◆ Instruction
Please rewrite the lines read from every one of the items below as a numbered list, leaving out any blank lines.

◆ Study material
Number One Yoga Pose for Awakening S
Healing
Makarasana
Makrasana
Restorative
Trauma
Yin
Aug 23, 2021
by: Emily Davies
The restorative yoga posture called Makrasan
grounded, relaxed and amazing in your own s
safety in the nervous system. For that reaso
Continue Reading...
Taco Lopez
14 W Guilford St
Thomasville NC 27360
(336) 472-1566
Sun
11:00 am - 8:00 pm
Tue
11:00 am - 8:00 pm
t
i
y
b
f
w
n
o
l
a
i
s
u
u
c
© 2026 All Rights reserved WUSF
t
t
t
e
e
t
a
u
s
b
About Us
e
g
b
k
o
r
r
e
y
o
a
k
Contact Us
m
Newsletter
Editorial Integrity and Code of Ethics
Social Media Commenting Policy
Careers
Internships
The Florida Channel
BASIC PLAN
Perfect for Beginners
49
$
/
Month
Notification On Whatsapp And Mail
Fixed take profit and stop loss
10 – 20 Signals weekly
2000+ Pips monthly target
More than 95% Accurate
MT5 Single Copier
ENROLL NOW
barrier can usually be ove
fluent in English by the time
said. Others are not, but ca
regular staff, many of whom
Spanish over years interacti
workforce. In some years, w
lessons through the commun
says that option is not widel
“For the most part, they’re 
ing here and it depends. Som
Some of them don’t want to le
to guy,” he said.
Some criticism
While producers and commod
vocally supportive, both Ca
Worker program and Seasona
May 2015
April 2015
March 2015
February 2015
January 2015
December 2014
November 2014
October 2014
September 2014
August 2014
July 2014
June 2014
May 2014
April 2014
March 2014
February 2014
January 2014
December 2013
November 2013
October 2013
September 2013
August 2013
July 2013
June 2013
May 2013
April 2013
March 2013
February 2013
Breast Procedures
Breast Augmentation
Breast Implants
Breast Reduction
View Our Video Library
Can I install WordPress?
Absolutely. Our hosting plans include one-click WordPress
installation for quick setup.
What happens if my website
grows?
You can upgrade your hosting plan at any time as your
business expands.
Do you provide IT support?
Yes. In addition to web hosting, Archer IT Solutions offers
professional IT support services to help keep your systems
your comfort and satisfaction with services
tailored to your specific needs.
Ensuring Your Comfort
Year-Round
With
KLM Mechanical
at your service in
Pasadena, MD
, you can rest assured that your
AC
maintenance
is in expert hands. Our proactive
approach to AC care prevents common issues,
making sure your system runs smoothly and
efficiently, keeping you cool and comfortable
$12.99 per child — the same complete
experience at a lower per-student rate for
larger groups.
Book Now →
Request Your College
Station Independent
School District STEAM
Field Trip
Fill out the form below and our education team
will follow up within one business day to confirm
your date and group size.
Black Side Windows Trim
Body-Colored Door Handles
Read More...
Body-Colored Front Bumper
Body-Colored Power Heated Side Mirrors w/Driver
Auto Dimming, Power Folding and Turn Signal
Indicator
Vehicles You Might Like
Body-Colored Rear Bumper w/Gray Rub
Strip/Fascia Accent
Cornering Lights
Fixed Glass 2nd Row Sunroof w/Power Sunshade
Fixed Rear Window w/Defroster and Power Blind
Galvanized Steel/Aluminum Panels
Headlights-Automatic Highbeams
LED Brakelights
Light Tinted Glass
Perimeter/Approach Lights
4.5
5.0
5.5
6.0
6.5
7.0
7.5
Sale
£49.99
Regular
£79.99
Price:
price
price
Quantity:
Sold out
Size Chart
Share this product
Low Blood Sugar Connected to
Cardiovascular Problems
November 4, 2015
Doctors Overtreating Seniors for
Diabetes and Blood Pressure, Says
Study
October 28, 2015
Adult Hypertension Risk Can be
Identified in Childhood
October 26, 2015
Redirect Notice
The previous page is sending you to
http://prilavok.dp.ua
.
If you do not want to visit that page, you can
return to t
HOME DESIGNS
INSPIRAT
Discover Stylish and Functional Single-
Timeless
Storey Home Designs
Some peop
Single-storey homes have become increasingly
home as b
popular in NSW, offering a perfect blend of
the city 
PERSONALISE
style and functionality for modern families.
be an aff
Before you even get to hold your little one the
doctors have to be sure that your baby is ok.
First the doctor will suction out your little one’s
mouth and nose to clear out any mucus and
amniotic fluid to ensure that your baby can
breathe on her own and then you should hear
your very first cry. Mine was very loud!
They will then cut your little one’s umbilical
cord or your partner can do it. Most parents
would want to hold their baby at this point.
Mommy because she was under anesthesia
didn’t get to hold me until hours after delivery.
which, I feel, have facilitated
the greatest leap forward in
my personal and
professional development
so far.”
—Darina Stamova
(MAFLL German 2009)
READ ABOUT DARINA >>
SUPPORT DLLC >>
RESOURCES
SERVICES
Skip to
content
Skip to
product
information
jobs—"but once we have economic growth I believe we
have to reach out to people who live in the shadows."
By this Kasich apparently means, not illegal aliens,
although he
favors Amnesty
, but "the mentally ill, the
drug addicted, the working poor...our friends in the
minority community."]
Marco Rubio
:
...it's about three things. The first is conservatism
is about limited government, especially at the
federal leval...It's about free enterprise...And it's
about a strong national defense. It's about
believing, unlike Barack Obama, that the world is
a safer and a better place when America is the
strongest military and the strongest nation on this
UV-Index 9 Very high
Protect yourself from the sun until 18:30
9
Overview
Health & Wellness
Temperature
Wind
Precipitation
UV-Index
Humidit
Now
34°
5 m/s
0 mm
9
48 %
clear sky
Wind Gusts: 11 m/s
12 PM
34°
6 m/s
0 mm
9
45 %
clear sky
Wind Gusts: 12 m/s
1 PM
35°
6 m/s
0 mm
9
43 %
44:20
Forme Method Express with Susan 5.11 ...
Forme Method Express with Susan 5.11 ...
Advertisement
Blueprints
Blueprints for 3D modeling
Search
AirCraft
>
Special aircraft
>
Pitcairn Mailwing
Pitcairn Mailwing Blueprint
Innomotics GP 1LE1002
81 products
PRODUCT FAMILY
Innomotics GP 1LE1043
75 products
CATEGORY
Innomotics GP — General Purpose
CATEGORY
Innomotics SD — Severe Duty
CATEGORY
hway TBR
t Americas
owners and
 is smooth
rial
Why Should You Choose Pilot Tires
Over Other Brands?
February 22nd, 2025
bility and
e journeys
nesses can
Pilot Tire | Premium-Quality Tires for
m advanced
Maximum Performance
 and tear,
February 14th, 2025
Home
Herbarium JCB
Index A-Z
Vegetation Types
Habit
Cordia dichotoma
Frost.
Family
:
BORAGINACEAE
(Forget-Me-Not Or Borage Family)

◆ Exercise result
1. Number One Yoga Pose for Awakening S
2. Healing
3. Makarasana
4. Makrasana
5. Restorative
6. Trauma
7. Yin
8. Aug 23, 2021
9. by: Emily Davies
10. The restorative yoga posture called Makrasan
11. grounded, relaxed and amazing in your own s
12. safety in the nervous system. For that reaso
13. Continue Reading...
14. Taco Lopez
15. 14 W Guilford St
16. Thomasville NC 27360
17. (336) 472-1566
18. Sun
19. 11:00 am - 8:00 pm
20. Tue
21. 11:00 am - 8:00 pm
22. t
23. i
24. y
25. b
26. f
27. w
28. n
29. o
30. l
31. a
32. i
33. s
34. u
35. u
36. c
37. © 2026 All Rights reserved WUSF
38. t
39. t
40. t
41. e
42. e
43. t
44. a
45. u
46. s
47. b
48. About Us
49. e
50. g
51. b
52. k
53. o
54. r
55. r
56. e
57. y
58. o
59. a
60. k
61. Contact Us
62. m
63. Newsletter
64. Editorial Integrity and Code of Ethics
65. Social Media Commenting Policy
66. Careers
67. Internships
68. The Florida Channel
69. BASIC PLAN
70. Perfect for Beginners
71. 49
72. $
73. /
74. Month
75. Notification On Whatsapp And Mail
76. Fixed take profit and stop loss
77. 10 – 20 Signals weekly
78. 2000+ Pips monthly target
79. More than 95% Accurate
80. MT5 Single Copier
81. ENROLL NOW
82. barrier can usually be ove
83. fluent in English by the time
84. said. Others are not, but ca
85. regular staff, many of whom
86. Spanish over years interacti
87. workforce. In some years, w
88. lessons through the commun
89. says that option is not widel
90. “For the most part, they’re 
91. ing here and it depends. Som
92. Some of them don’t want to le
93. to guy,” he said.
94. Some criticism
95. While producers and commod
96. vocally supportive, both Ca
97. Worker program and Seasona
98. May 2015
99. April 2015
100. March 2015
101. February 2015
102. January 2015
103. December 2014
104. November 2014
105. October 2014
106. September 2014
107. August 2014
108. July 2014
109. June 2014
110. May 2014
111. April 2014
112. March 2014
113. February 2014
114. January 2014
115. December 2013
116. November 2013
117. October 2013
118. September 2013
119. August 2013
120. July 2013
121. June 2013
122. May 2013
123. April 2013
124. March 2013
125. February 2013
126. Breast Procedures
127. Breast Augmentation
128. Breast Implants
129. Breast Reduction
130. View Our Video Library
131. Can I install WordPress?
132. Absolutely. Our hosting plans include one-click WordPress
133. installation for quick setup.
134. What happens if my website
135. grows?
136. You can upgrade your hosting plan at any time as your
137. business expands.
138. Do you provide IT support?
139. Yes. In addition to web hosting, Archer IT Solutions offers
140. professional IT support services to help keep your systems
141. your comfort and satisfaction with services
142. tailored to your specific needs.
143. Ensuring Your Comfort
144. Year-Round
145. With
146. KLM Mechanical
147. at your service in
148. Pasadena, MD
149. , you can rest assured that your
150. AC
151. maintenance
152. is in expert hands. Our proactive
153. approach to AC care prevents common issues,
154. making sure your system runs smoothly and
155. efficiently, keeping you cool and comfortable
156. $12.99 per child — the same complete
157. experience at a lower per-student rate for
158. larger groups.
159. Book Now →
160. Request Your College
161. Station Independent
162. School District STEAM
163. Field Trip
164. Fill out the form below and our education team
165. will follow up within one business day to confirm
166. your date and group size.
167. Black Side Windows Trim
168. Body-Colored Door Handles
169. Read More...
170. Body-Colored Front Bumper
171. Body-Colored Power Heated Side Mirrors w/Driver
172. Auto Dimming, Power Folding and Turn Signal
173. Indicator
174. Vehicles You Might Like
175. Body-Colored Rear Bumper w/Gray Rub
176. Strip/Fascia Accent
177. Cornering Lights
178. Fixed Glass 2nd Row Sunroof w/Power Sunshade
179. Fixed Rear Window w/Defroster and Power Blind
180. Galvanized Steel/Aluminum Panels
181. Headlights-Automatic Highbeams
182. LED Brakelights
183. Light Tinted Glass
184. Perimeter/Approach Lights
185. 4.5
186. 5.0
187. 5.5
188. 6.0
189. 6.5
190. 7.0
191. 7.5
192. Sale
193. £49.99
194. Regular
195. £79.99
196. Price:
197. price
198. price
199. Quantity:
200. Sold out
201. Size Chart
202. Share this product
203. Low Blood Sugar Connected to
204. Cardiovascular Problems
205. November 4, 2015
206. Doctors Overtreating Seniors for
207. Diabetes and Blood Pressure, Says
208. Study
209. October 28, 2015
210. Adult Hypertension Risk Can be
211. Identified in Childhood
212. October 26, 2015
213. Redirect Notice
214. The previous page is sending you to
215. http://prilavok.dp.ua
216. .
217. If you do not want to visit that page, you can
218. return to t
219. HOME DESIGNS
220. INSPIRAT
221. Discover Stylish and Functional Single-
222. Timeless
223. Storey Home Designs
224. Some peop
225. Single-storey homes have become increasingly
226. home as b
227. popular in NSW, offering a perfect blend of
228. the city 
229. PERSONALISE
230. style and functionality for modern families.
231. be an aff
232. Before you even get to hold your little one the
233. doctors have to be sure that your baby is ok.
234. First the doctor will suction out your little one’s
235. mouth and nose to clear out any mucus and
236. amniotic fluid to ensure that your baby can
237. breathe on her own and then you should hear
238. your very first cry. Mine was very loud!
239. They will then cut your little one’s umbilical
240. cord or your partner can do it. Most parents
241. would want to hold their baby at this point.
242. Mommy because she was under anesthesia
243. didn’t get to hold me until hours after delivery.
244. which, I feel, have facilitated
245. the greatest leap forward in
246. my personal and
247. professional development
248. so far.”
249. —Darina Stamova
250. (MAFLL German 2009)
251. READ ABOUT DARINA >>
252. SUPPORT DLLC >>
253. RESOURCES
254. SERVICES
255. Skip to
256. content
257. Skip to
258. product
259. information
260. jobs—"but once we have economic growth I believe we
261. have to reach out to people who live in the shadows."
262. By this Kasich apparently means, not illegal aliens,
263. although he
264. favors Amnesty
265. , but "the mentally ill, the
266. drug addicted, the working poor...our friends in the
267. minority community."]
268. Marco Rubio
269. :
270. ...it's about three things. The first is conservatism
271. is about limited government, especially at the
272. federal leval...It's about free enterprise...And it's
273. about a strong national defense. It's about
274. believing, unlike Barack Obama, that the world is
275. a safer and a better place when America is the
276. strongest military and the strongest nation on this
277. UV-Index 9 Very high
278. Protect yourself from the sun until 18:30
279. 9
280. Overview
281. Health & Wellness
282. Temperature
283. Wind
284. Precipitation
285. UV-Index
286. Humidit
287. Now
288. 34°
289. 5 m/s
290. 0 mm
291. 9
292. 48 %
293. clear sky
294. Wind Gusts: 11 m/s
295. 12 PM
296. 34°
297. 6 m/s
298. 0 mm
299. 9
300. 45 %
301. clear sky
302. Wind Gusts: 12 m/s
303. 1 PM
304. 35°
305. 6 m/s
306. 0 mm
307. 9
308. 43 %
309. 44:20
310. Forme Method Express with Susan 5.11 ...
311. Forme Method Express with Susan 5.11 ...
312. Advertisement
313. Blueprints
314. Blueprints for 3D modeling
315. Search
316. AirCraft
317. >
318. Special aircraft
319. >
320. Pitcairn Mailwing
321. Pitcairn Mailwing Blueprint
322. Innomotics GP 1LE1002
323. 81 products
324. PRODUCT FAMILY
325. Innomotics GP 1LE1043
326. 75 products
327. CATEGORY
328. Innomotics GP — General Purpose
329. CATEGORY
330. Innomotics SD — Severe Duty
331. CATEGORY
332. hway TBR
333. t Americas
334. owners and
335.  is smooth
336. rial
337. Why Should You Choose Pilot Tires
338. Over Other Brands?
339. February 22nd, 2025
340. bility and
341. e journeys
342. nesses can
343. Pilot Tire | Premium-Quality Tires for
344. m advanced
345. Maximum Performance
346.  and tear,
347. February 14th, 2025
348. Home
349. Herbarium JCB
350. Index A-Z
351. Vegetation Types
352. Habit
353. Cordia dichotoma
354. Frost.
355. Family
356. :
357. BORAGINACEAE
358. (Forget-Me-Not Or Borage Family)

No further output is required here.